FRAGMENTO
%%
Con las presentaciones de Las Turbinas, Mora y Los Metegoles y Los Riel, Folkin Fest celebró su quinta edición en un Centro Cultural España Córdoba colmado por público joven. El ciclo itinerante renovó su apuesta afectiva por la integración federal mientras construye comunidad y se anima a soñar con más.
Texto por Lucas Canalda / Fotos de Matías Egea
La identidad no se busca, se trasciende. Como suceso cultural, Folkin Fest se hace fuerte en los detalles de escala humana -los abrazos entre la gente presente; la cercanía; las sonrisas; los saltos- que marcan una narrativa afectiva fundamental que se extiende a través de los hechos que anteceden: Folkin es un ciclo que pretende mostrar la diversidad, el talento y la fuerza que tienen las escenas emergentes del interior argentino. Iniciado en 2019, el festival realizó cinco ediciones de forma itinerante, con propuestas sonoras de Jujuy, Salta, Córdoba, La Plata y Buenos Aires que fueron complementadas por agentes de otras disciplinas como la fotografía, el arte gráfico y el diseño audiovisual.
La narrativa de mencionados detalles aparece una y otra vez al repasar la historia del festival. No se trata de mero color, en todo caso hablamos de la posibilidad de observar trascendencia mientras sucede, con esfuerzos que denotan un pacto afectivo detrás de toda la apuesta. En cada edición, además del presente, se siente el ayer y el mañana: detalles que nos dejan saber cómo llegamos a éste aquí y ahora.
Según indica el núcleo organizador de Folkin, la apuesta es “llevar la nueva cultura musical independiente del interior, con sus procesos de autogestión y pertenencia, a todos los rincones del país generando un espacio de identidad local, de divulgación y de expansión”. Al mismo tiempo, las partes responsables afirman que el esfuerzo se concreta “dentro de un marco de igualdad de género, así como también en la búsqueda de una correcta educación sobre la industria cultural que nos atraviesa”.
Entre hechos y detalles, podría afirmarse que Folkin Fest construye, paso por paso, una historia diferente. La palabra pertenencia no pasa desapercibida: el festival se concentra en potenciar una comunidad que va más allá de Córdoba. Hay una dimensión consciente de lo federal, asimilando aprendizajes de las diversas regiones del país, entendiendo tanto idiosincrasias como problemáticas. Ahí, entre creación, pasión, constancia, frustraciones y resistencia, reside la trascendencia. Es la apuesta a crecer confiando en lo humano. De eso versan los párrafos que siguen.
La primavera se insinúa en las calles de la ciudad de Córdoba. Es jueves 28 de septiembre, la gente anda en remera, exhibiendo brazos pálidos de invierno. Cuando las puertas del Centro Cultural España Córdoba (CCEC) se abren, a las 18hs, un centenar de personas ingresan al auditorio para conciertos, cubriendo gran parte del tercer patio. Al principio es sencillo definir a lxs presentes: jóvenes que no superan los 22 años, luciendo remeras de las nuevas olas argentinas, aunque también con guiños varios a los años 90.
%%
CONSIGNA ESCRITA
Según el fragmento sobre Folkin Fest, ¿en qué año se inició el festival?

MATERIAL PRESENTADO
%%
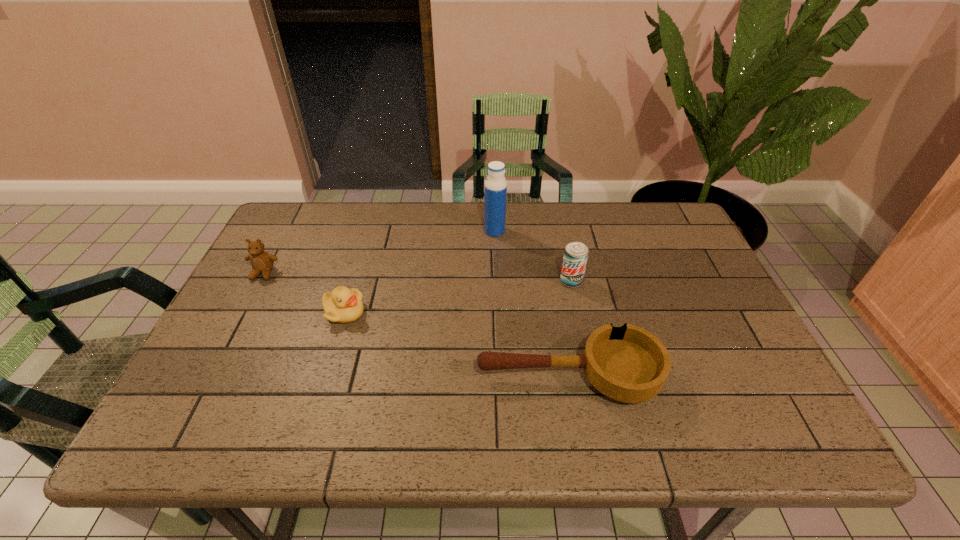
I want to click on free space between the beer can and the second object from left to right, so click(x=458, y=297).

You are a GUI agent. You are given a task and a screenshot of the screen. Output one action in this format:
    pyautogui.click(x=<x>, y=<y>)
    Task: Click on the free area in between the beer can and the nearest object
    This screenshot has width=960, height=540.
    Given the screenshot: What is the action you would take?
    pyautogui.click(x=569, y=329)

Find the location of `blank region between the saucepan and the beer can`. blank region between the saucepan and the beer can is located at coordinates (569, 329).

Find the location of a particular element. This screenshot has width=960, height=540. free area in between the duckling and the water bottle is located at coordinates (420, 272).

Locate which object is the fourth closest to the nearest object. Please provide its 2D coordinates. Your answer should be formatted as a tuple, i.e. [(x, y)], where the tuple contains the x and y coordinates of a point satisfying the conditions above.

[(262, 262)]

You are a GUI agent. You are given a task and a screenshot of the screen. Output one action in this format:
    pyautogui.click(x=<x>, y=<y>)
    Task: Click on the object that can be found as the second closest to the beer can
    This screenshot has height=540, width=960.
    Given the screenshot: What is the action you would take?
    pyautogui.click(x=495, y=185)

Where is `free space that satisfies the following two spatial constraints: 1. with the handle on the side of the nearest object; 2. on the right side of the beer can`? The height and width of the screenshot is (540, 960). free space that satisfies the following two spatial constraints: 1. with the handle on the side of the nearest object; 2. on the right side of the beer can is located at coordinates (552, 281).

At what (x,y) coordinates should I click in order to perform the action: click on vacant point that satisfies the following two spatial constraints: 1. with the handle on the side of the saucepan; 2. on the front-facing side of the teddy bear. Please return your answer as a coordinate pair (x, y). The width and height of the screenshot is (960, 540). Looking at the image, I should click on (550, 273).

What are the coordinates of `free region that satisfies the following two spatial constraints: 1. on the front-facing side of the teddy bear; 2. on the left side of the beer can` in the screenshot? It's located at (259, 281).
%%
SOLUCIÓN
En 2019.